**Instructions for the task:** Print each of the rows below word for word, keeping every line unchanged.

**Data shown:**
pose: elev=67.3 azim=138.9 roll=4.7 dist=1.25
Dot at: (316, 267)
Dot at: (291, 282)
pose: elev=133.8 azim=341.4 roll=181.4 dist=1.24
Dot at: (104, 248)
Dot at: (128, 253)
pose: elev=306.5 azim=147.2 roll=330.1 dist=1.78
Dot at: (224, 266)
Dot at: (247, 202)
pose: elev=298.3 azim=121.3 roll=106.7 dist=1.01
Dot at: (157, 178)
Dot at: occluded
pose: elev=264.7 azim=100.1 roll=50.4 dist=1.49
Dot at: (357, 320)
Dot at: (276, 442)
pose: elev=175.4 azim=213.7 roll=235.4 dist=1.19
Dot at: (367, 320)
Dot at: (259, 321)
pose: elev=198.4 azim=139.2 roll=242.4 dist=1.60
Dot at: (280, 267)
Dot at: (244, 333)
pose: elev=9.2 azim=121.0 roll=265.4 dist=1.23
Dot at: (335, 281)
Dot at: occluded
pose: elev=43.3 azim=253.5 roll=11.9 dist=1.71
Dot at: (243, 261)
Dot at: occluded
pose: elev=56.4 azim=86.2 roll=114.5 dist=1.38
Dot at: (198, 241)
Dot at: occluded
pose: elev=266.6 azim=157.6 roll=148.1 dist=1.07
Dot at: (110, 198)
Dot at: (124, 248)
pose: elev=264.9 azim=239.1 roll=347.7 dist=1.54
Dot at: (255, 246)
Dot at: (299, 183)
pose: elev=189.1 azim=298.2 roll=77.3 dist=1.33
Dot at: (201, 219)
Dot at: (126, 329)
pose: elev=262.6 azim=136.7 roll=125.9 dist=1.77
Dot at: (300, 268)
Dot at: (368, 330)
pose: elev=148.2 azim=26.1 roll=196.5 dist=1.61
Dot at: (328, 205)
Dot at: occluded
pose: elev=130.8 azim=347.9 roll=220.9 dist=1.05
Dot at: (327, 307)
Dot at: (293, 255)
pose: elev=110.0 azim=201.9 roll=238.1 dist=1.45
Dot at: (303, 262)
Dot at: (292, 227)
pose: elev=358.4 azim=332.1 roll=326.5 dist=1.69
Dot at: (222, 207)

**Solution:**
pose: elev=67.3 azim=138.9 roll=4.7 dist=1.25
Dot at: (316, 267)
Dot at: (291, 282)
pose: elev=133.8 azim=341.4 roll=181.4 dist=1.24
Dot at: (104, 248)
Dot at: (128, 253)
pose: elev=306.5 azim=147.2 roll=330.1 dist=1.78
Dot at: (224, 266)
Dot at: (247, 202)
pose: elev=298.3 azim=121.3 roll=106.7 dist=1.01
Dot at: (157, 178)
Dot at: occluded
pose: elev=264.7 azim=100.1 roll=50.4 dist=1.49
Dot at: (357, 320)
Dot at: (276, 442)
pose: elev=175.4 azim=213.7 roll=235.4 dist=1.19
Dot at: (367, 320)
Dot at: (259, 321)
pose: elev=198.4 azim=139.2 roll=242.4 dist=1.60
Dot at: (280, 267)
Dot at: (244, 333)
pose: elev=9.2 azim=121.0 roll=265.4 dist=1.23
Dot at: (335, 281)
Dot at: occluded
pose: elev=43.3 azim=253.5 roll=11.9 dist=1.71
Dot at: (243, 261)
Dot at: occluded
pose: elev=56.4 azim=86.2 roll=114.5 dist=1.38
Dot at: (198, 241)
Dot at: occluded
pose: elev=266.6 azim=157.6 roll=148.1 dist=1.07
Dot at: (110, 198)
Dot at: (124, 248)
pose: elev=264.9 azim=239.1 roll=347.7 dist=1.54
Dot at: (255, 246)
Dot at: (299, 183)
pose: elev=189.1 azim=298.2 roll=77.3 dist=1.33
Dot at: (201, 219)
Dot at: (126, 329)
pose: elev=262.6 azim=136.7 roll=125.9 dist=1.77
Dot at: (300, 268)
Dot at: (368, 330)
pose: elev=148.2 azim=26.1 roll=196.5 dist=1.61
Dot at: (328, 205)
Dot at: occluded
pose: elev=130.8 azim=347.9 roll=220.9 dist=1.05
Dot at: (327, 307)
Dot at: (293, 255)
pose: elev=110.0 azim=201.9 roll=238.1 dist=1.45
Dot at: (303, 262)
Dot at: (292, 227)
pose: elev=358.4 azim=332.1 roll=326.5 dist=1.69
Dot at: (222, 207)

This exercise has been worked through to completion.